Looks good - let's verify by checking out the master's webui at localhost:8080.

VoilĂ !  Your completely customizable, local, disposable Spark cluster is up and running and ready to accept jobs.  (We'll get to that bit soon!)

Lastly - shutting it down.  Here again the Spark engineers have done the work, you need only call stop-all.sh.

[bkarels@ahimsa sbin]$ ./stop-all.sh
bkarels@localhost's password:
localhost: stopping org.apache.spark.deploy.worker.Worker
bkarels@localhost's password:
localhost: stopping org.apache.spark.deploy.worker.Worker
stopping org.apache.spark.deploy.master.Master
[bkarels@ahimsa sbin]$

Friday, November 21, 2014

Get your Cassandra on with ccm (Cassandra Cluster Manager)

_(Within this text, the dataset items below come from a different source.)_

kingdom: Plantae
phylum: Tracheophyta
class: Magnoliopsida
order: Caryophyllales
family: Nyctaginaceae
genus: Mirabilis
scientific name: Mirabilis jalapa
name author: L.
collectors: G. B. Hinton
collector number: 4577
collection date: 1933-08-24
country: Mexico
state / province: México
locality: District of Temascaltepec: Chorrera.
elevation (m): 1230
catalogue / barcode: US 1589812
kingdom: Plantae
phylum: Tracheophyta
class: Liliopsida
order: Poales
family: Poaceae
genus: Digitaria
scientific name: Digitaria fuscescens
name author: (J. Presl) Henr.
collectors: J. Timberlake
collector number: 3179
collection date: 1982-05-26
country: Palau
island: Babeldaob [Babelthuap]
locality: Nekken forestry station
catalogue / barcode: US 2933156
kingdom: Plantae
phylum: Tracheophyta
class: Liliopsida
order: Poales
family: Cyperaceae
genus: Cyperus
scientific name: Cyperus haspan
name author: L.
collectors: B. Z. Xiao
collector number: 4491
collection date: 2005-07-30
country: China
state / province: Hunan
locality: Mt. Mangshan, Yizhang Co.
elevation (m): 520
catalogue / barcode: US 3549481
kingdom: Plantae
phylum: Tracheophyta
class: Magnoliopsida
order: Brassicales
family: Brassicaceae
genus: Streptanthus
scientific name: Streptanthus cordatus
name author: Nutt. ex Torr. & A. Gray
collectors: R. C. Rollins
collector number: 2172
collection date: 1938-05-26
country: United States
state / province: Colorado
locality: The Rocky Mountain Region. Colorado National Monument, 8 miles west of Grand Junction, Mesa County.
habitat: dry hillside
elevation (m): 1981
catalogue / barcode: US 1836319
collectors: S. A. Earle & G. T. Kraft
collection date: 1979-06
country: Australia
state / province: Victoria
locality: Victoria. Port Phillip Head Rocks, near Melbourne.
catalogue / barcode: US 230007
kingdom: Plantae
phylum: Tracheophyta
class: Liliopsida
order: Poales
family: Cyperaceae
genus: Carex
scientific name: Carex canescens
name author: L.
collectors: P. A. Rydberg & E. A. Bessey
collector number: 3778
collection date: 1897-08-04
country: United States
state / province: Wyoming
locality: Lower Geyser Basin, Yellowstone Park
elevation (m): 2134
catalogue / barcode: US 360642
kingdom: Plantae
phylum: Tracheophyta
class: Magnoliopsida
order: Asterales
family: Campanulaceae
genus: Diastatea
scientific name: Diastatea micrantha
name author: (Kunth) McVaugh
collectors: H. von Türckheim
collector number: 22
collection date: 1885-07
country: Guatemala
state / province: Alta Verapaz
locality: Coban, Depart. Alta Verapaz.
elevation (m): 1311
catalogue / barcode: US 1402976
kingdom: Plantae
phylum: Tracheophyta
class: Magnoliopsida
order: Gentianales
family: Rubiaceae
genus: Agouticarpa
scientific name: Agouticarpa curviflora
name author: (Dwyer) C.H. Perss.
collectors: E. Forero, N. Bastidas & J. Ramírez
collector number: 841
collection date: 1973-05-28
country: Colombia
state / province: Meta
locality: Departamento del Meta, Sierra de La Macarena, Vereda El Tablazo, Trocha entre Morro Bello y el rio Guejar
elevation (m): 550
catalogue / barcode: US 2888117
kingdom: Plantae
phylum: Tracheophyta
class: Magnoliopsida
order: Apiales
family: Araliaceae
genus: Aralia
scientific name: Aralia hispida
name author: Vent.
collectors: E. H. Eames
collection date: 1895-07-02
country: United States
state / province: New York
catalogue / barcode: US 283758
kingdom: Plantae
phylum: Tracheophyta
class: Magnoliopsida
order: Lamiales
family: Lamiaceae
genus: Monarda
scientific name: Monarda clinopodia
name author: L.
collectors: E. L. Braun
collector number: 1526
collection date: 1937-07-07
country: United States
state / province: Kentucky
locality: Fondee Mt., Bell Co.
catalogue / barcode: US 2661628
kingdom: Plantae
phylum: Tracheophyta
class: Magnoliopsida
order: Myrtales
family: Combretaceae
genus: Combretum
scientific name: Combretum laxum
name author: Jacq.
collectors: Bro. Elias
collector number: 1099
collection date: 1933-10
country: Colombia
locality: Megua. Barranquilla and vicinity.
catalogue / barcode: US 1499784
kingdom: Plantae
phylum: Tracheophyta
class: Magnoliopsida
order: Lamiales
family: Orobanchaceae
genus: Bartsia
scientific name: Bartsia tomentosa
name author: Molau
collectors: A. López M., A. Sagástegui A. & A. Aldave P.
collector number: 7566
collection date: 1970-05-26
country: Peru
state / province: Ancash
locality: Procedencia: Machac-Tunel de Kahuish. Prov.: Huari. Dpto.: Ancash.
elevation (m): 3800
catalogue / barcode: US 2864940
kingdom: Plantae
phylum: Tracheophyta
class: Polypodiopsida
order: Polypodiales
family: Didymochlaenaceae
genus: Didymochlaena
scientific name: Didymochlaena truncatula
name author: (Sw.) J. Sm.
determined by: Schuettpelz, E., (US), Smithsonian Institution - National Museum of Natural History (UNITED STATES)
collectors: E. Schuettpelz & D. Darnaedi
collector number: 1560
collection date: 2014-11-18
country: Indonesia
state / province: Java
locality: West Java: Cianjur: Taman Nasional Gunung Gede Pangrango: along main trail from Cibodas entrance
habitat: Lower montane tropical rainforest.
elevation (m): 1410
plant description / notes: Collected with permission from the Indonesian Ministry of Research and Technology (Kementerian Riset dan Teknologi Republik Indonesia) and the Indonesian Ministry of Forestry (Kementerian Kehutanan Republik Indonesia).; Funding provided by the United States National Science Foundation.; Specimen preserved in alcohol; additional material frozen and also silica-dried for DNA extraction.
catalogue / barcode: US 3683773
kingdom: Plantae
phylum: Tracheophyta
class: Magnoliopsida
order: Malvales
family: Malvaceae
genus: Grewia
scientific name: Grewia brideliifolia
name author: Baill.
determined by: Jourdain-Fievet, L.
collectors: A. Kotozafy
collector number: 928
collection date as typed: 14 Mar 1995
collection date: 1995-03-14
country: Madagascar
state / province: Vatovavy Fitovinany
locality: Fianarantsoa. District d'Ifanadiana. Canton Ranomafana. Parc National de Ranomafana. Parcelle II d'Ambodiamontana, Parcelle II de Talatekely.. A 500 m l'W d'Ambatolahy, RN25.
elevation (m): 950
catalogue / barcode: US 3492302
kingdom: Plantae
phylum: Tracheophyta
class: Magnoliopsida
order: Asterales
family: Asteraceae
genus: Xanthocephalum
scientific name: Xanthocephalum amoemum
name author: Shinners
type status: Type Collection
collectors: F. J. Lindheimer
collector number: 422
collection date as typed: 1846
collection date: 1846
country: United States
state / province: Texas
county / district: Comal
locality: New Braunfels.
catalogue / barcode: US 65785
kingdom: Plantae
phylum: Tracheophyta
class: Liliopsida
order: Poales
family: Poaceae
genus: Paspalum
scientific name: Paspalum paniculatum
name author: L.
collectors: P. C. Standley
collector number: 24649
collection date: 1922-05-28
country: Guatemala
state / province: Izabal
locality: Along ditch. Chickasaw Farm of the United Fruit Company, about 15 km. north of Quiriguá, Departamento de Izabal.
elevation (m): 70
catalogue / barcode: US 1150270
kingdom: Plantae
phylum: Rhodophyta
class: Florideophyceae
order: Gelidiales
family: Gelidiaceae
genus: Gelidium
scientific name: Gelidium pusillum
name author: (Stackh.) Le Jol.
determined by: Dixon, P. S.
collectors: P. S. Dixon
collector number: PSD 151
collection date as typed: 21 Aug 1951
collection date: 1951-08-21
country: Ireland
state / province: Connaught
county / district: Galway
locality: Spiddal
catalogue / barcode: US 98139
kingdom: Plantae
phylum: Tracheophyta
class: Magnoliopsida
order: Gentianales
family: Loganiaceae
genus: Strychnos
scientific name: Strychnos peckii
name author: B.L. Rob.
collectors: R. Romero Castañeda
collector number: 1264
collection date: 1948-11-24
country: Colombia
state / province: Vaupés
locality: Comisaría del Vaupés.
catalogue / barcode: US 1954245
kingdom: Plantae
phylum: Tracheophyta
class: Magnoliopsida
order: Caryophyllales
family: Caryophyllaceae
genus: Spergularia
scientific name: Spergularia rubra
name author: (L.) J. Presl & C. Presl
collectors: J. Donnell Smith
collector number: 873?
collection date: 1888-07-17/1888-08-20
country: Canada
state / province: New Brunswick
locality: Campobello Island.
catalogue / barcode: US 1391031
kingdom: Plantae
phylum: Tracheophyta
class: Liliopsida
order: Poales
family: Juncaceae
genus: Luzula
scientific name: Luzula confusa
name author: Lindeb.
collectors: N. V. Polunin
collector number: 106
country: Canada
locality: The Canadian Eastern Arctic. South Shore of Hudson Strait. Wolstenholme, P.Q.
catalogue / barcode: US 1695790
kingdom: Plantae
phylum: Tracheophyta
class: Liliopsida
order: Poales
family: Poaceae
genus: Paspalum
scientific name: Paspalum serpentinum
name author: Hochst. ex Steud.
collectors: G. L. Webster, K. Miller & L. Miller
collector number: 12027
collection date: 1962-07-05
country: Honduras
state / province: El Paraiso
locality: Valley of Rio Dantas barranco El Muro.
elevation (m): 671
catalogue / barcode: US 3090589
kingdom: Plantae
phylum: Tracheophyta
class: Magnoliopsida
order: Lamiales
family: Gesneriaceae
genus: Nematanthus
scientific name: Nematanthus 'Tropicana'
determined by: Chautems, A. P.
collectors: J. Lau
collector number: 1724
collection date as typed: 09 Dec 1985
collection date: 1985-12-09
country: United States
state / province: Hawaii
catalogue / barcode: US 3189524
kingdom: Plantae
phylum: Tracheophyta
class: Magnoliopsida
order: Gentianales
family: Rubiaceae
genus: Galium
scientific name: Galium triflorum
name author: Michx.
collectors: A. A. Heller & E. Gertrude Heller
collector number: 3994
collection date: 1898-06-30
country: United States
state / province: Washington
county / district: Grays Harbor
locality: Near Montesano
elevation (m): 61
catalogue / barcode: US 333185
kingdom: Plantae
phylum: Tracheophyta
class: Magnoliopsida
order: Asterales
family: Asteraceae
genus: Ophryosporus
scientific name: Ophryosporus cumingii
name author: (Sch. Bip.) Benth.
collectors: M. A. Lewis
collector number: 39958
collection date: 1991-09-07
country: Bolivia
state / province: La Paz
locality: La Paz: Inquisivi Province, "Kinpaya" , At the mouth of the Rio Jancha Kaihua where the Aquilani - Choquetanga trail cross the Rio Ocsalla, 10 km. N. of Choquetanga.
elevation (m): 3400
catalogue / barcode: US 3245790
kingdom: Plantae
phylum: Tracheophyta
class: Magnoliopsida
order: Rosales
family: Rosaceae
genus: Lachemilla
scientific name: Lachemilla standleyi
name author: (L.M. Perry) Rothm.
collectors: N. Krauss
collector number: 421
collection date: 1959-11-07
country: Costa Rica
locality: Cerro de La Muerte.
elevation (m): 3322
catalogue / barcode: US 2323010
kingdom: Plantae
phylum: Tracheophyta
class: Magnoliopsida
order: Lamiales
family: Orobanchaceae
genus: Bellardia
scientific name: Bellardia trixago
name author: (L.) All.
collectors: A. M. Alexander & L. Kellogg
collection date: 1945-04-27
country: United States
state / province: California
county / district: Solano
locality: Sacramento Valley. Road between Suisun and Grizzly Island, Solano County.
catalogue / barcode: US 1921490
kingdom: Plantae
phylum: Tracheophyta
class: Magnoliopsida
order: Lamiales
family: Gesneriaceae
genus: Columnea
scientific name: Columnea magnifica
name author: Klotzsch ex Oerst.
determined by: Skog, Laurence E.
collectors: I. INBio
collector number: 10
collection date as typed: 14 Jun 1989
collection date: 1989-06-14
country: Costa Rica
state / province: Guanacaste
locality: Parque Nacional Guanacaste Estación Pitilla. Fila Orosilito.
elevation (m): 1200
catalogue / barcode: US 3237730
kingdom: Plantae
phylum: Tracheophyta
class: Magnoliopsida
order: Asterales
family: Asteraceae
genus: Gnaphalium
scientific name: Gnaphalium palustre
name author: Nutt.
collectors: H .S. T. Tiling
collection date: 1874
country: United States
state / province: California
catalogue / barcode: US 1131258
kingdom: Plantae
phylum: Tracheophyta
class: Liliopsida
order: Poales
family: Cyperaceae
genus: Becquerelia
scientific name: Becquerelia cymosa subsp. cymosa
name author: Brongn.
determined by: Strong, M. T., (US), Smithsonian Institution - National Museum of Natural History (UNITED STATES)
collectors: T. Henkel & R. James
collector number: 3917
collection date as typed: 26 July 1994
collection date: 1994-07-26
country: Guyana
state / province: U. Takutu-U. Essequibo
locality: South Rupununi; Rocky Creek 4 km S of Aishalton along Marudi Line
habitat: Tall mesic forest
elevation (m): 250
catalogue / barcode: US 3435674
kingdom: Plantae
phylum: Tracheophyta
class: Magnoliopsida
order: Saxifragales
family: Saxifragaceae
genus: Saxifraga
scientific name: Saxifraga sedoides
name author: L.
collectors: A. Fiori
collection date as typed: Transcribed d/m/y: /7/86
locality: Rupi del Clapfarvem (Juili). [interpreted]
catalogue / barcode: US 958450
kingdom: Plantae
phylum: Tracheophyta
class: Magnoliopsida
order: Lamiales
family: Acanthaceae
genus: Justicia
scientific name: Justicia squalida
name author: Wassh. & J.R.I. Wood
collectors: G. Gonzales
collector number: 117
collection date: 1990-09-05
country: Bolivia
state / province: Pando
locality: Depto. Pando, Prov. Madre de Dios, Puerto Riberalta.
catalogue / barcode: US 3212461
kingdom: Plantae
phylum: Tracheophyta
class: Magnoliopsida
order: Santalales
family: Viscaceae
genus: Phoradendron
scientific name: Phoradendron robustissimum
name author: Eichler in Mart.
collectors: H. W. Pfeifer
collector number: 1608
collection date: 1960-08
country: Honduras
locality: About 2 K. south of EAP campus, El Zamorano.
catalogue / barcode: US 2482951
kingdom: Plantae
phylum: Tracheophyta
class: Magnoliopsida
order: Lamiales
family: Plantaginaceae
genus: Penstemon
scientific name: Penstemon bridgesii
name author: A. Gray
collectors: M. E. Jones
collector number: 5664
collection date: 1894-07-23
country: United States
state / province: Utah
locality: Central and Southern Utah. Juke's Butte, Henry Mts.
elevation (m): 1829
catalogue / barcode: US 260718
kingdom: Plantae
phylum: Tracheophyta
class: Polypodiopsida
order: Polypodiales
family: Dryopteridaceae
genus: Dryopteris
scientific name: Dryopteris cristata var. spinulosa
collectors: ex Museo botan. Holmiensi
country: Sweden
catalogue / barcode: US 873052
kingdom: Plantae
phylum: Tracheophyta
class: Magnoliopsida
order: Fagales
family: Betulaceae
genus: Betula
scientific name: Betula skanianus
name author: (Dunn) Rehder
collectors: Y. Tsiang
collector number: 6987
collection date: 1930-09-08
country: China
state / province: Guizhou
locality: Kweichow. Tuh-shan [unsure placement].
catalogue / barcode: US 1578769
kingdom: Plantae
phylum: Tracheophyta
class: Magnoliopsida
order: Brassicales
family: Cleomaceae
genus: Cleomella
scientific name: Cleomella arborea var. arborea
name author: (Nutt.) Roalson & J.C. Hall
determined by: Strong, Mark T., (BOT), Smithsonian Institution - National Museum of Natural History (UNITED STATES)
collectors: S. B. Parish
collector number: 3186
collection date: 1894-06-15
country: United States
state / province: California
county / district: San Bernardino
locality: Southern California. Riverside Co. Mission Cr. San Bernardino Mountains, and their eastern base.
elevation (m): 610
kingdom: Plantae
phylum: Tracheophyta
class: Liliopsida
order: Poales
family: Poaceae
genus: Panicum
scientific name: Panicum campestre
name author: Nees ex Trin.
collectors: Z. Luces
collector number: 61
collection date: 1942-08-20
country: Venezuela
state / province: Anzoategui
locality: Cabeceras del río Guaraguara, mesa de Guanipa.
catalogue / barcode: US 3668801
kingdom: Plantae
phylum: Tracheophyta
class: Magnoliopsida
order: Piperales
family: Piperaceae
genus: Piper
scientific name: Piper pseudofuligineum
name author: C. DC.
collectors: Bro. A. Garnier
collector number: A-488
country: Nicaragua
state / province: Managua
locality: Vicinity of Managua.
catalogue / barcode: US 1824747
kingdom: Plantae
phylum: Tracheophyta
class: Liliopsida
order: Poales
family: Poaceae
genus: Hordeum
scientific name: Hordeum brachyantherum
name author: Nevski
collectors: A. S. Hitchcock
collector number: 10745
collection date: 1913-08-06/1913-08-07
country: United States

UPDATE! (2014-12-9)  After a small bit of experimentation it seems that running the Spark-Fu examples against Cassandra clusters spun up using CCM may be the cause of the performance issues I have been experiencing.  Using a single node Cassandra "cluster" from the tarball has presented the kind of performance I would expect for these simple examples on a laptop.  I followed the great tutorial from Datastax Academy to set this up.  You will need to sign up for the Academy - but it's free and has much great content so I have no issues recommending it.  That said, using CCM to experiment with Cassandra clusters locally seems to be otherwise wonderful and stable.

To do things with Apache Spark on Cassandra we need first have Cassandra.  The best/fastest way (that I know of) to get a Cassandra cluster locally to prototype with is to use CCM.

What is CCM? 

CCM is the Cassandra Cluster Manager.

What does CCM do?

CCM creates multi-node clusters for development and testing on a local machine.  It has no capacity for use in production.

How do I get started with all this CCM voodoo?

I am running this all on CentOS 6.5 - directions will vary for other environments.  We also assume you have java 7 or high installed.

Step 1: Download & install the epel packages:

See -> https://fedoraproject.org/wiki/EPEL

Download the package (e.g. CentOS 6.x)


[bkarels@ahimsa ~]$ sudo rpm -Uvh epel-release-6-8.noarch.rpm

Step 2: Install python-pip:

[bkarels@ahimsa ~]$ sudo yum -y install python-pip

[bkarels@ahimsa ~]$ pip install cql PyYAML

Step 3: Install Apache Ant (CCM depends on ant)

See ant.apache.org for install instructions.

Step 4: Install ccm: (Cassandra Cluster Manager)

[bkarels@ahimsa ~]$ git clone https://github.com/pcmanus/ccm.git
[bkarels@ahimsa ~]$ cd ccm/
[bkarels@ahimsa ~]$ sudo ./setup.py install

Step 5 (Optional): Get Help

To get help: (this is really a great way to dig in to ccm)
[bkarels@ahimsa ~]$  ccm -help
[bkarels@ahimsa ~]$  ccm [command] -help

Step 6: Do some stuff
CCM has two primary types of operations: 
  1. Cluster commands
  2. Node commands
Cluster commands take the form:
$ ccm [cluster command] [options]

Node commands take the form:
$ ccm [node name] [node command] [options]

So, lets spin up a three node local cluster real quick like: 

[bkarels@ahimsa ~]$ ccm create cluster0 -v 2.0.11
Downloading http://archive.apache.org/dist/cassandra/2.0.11/apache-cassandra-2.0.11-src.tar.gz to /tmp/ccm-bwFLa4.tar.gz (10.836MB)
  11362079  [100.00%]
Extracting /tmp/ccm-bwFLa4.tar.gz as version 2.0.11 ...
Compiling Cassandra 2.0.11 ...
Current cluster is now: cluster0
[bkarels@ahimsa ~]$ ccm list
[bkarels@ahimsa ~]$ ccm populate --nodes 3
[bkarels@ahimsa ~]$ ccm start
[bkarels@ahimsa ~]$ ccm status
Cluster: 'cluster0'
node1: UP
node3: UP
node2: UP
[bkarels@ahimsa ~]$ ccm node2 stop
[bkarels@ahimsa ~]$ ccm status
Cluster: 'cluster0'
node1: UP
node3: UP
node2: DOWN
[bkarels@ahimsa ~]$

And just like that you have a three node cluster on your local machine that you can start to play with.  Of course this set of instructions barely scratches the surface of what is possible, but our focus is Spark so this is just to give us something we can read from and write to.